Duncombe and others v Secretary of State for Children, Schools and Families

 

The first European School was established in 1954 for the children of officials of the European Coal and Steel Community, by agreement between the original six Member States. This later became the Statute of the European Schools and Protocol on the Setting Up of the European Schools of 1957. In 1994, the Member States and the European Communities adopted the Convention defining the Statute of the European Schools (‘the Schools Convention’), which consolidated, updated and amended the original Statute.

The Regulations for Members of the Seconded Staff of the European Schools 1996 (the ‘Staff Regulations’) were made by the Board pursuant to Article 12 of the Schools Convention. Articles 28 and 29 of those Regulations define the terms for which teachers may be seconded: an initial probationary period of two years (article 28(1)); a further period of three years (article 29(a)(i)); renewable for a further period of four years (article 29(a)(i)); subject to a maximum period of nine years, although a further one year extension may be granted in special cases (article 29(a)(ii)). This was what was came to be referred to as ‘the nine year rule’.

The issue in the matter was regarding the employment, by the Secretary of State for Children, Schools and Families, of teachers to work in the European Schools. The Staff Regulations, made by the Board of Governors pursuant to the Convention defining the Statute of the European Schools, limit the period for which teachers may be seconded to work in those schools to a total of nine years (or exceptionally ten). This was made up of an initial probationary period of two years, and a further period of three years, which was renewable for a further four years.

The principal question was whether arrangements could be objectively justified as required by the Fixed-term Employees (Prevention of Less Favourable Treatment) Regulations 2002 (SI 2002/2034) (‘the Fixed-term Regulations’). This was the measure chosen by the United Kingdom to implement Council Directive 1999/70/EC concerning the framework agreement on fixed-term work concluded by ETUC, UNICE and CEEP (‘the Fixed-term Directive’). The effect of regulation 8 was that a successive fixed-term contract is turned into a permanent employment unless the use of such a contract could be objectively justified.

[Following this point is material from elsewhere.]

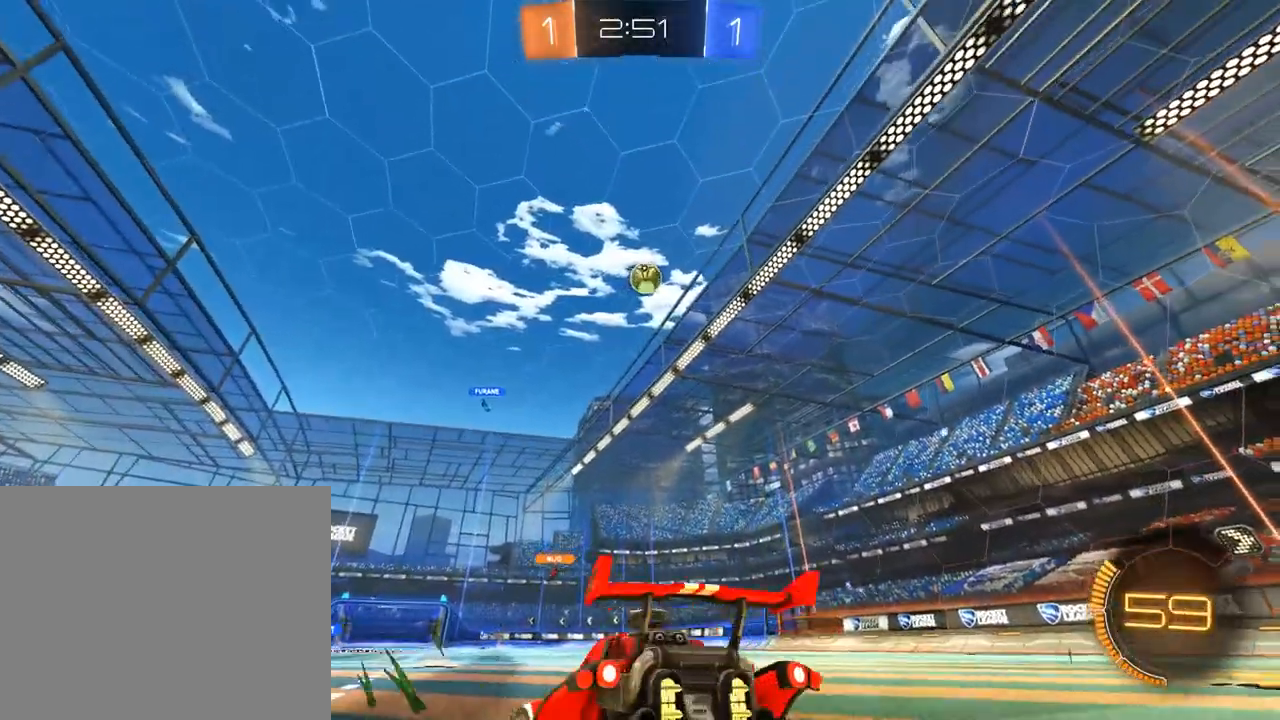
{"dt_ms": 500, "buttons": ["B"], "left_stick": "center", "right_stick": "center", "events": [[50, "left_stick", "center"], [383, "B", "down"], [417, "L2", "up"]]}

The Employment Tribunal, the Employment Appeal Tribunal and the Court of Appeal held that the use of successive fixed-term contracts for teachers was not objectively justified. In the case of teachers employed to work in schools outside the United Kingdom, the Employment Appeal Tribunal and the Court of Appeal held that the Fixed-term Regulations do apply. However, the Employment Tribunal and the Employment Appeal Tribunal held, applying the test in Lawson v Serco Ltd [2006] UKHL 3, [2006] ICR 250, that the teachers were not entitled to make claims for unfair dismissal. This meant that they were limited to their contractual notice rights. The Court of Appeal held, applying the principle in Bleuse v MBT Transport Ltd [2008] ICR 488 that it was necessary to extend the remedy of unfair dismissal to them in order to give them an effective remedy for breach of their rights in Community law. The Secretary of State appealed against the decision of the Court of Appeal.

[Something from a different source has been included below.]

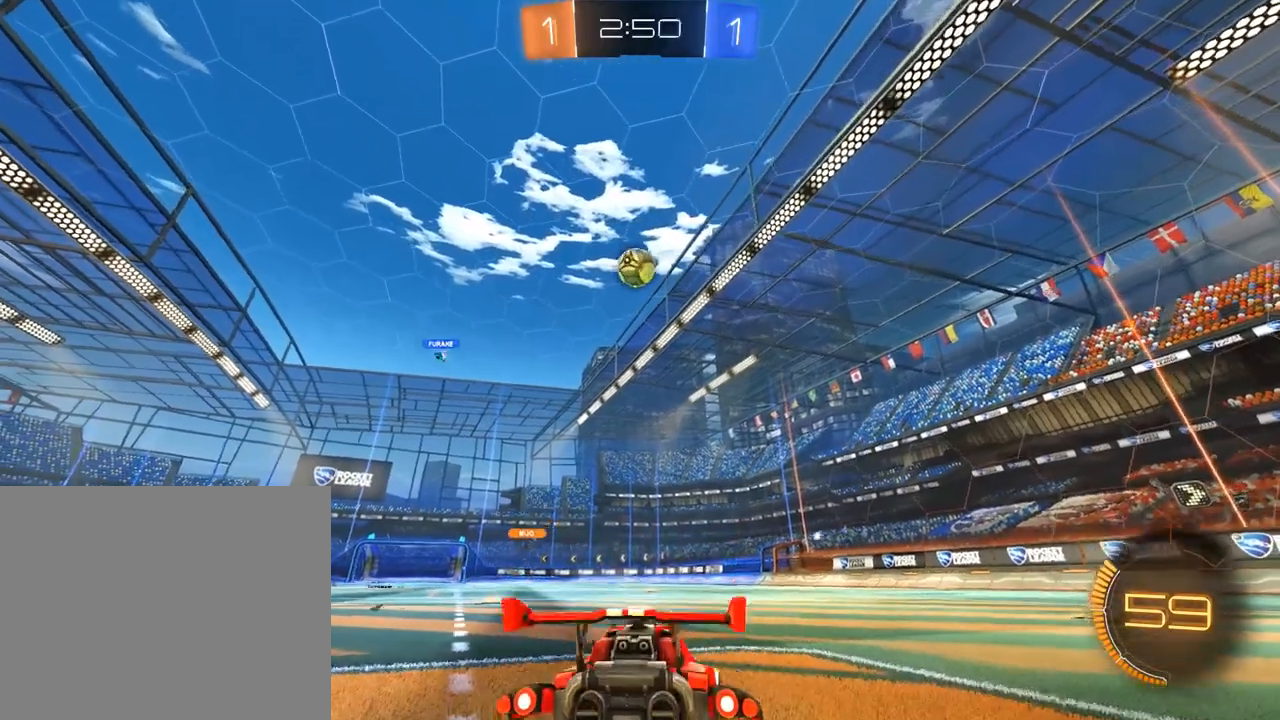
{"dt_ms": 500, "buttons": ["B"], "left_stick": "center", "right_stick": "center", "events": [[83, "left_stick", "left"], [283, "left_stick", "center"]]}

The Board observed that teachers’ complaint was not against the three or four periods comprised in the nine year rule but against the nine year rule itself. In other words, they were complaining about the fixed-term nature of their employment rather than about the use of the successive fixed-term contracts which make it up. But the Board observed that was not the target against which either the Fixed-term Directive or the Regulations was aimed. Had the Secretary of State chosen to offer them all nine year terms and took the risk that the schools would not have kept them for so long, they would have had no complaint. Thus employing people on single fixed-term contracts did not offend against either the Directive or the Regulations.

The Supreme Court thus allowed the appeal of the Secretary of State on the principal issue.  The Court also agreed with the Tribunals and the Court of Appeal that teachers employed by the Secretary of State in European schools abroad were covered by the Fixed-term Regulations.  The Court thus held that it was objectively justified to employ the teachers on the current fixed term contracts and accordingly they were not converted into permanent contracts by the operation of regulation 8 of the Fixed-term Regulations.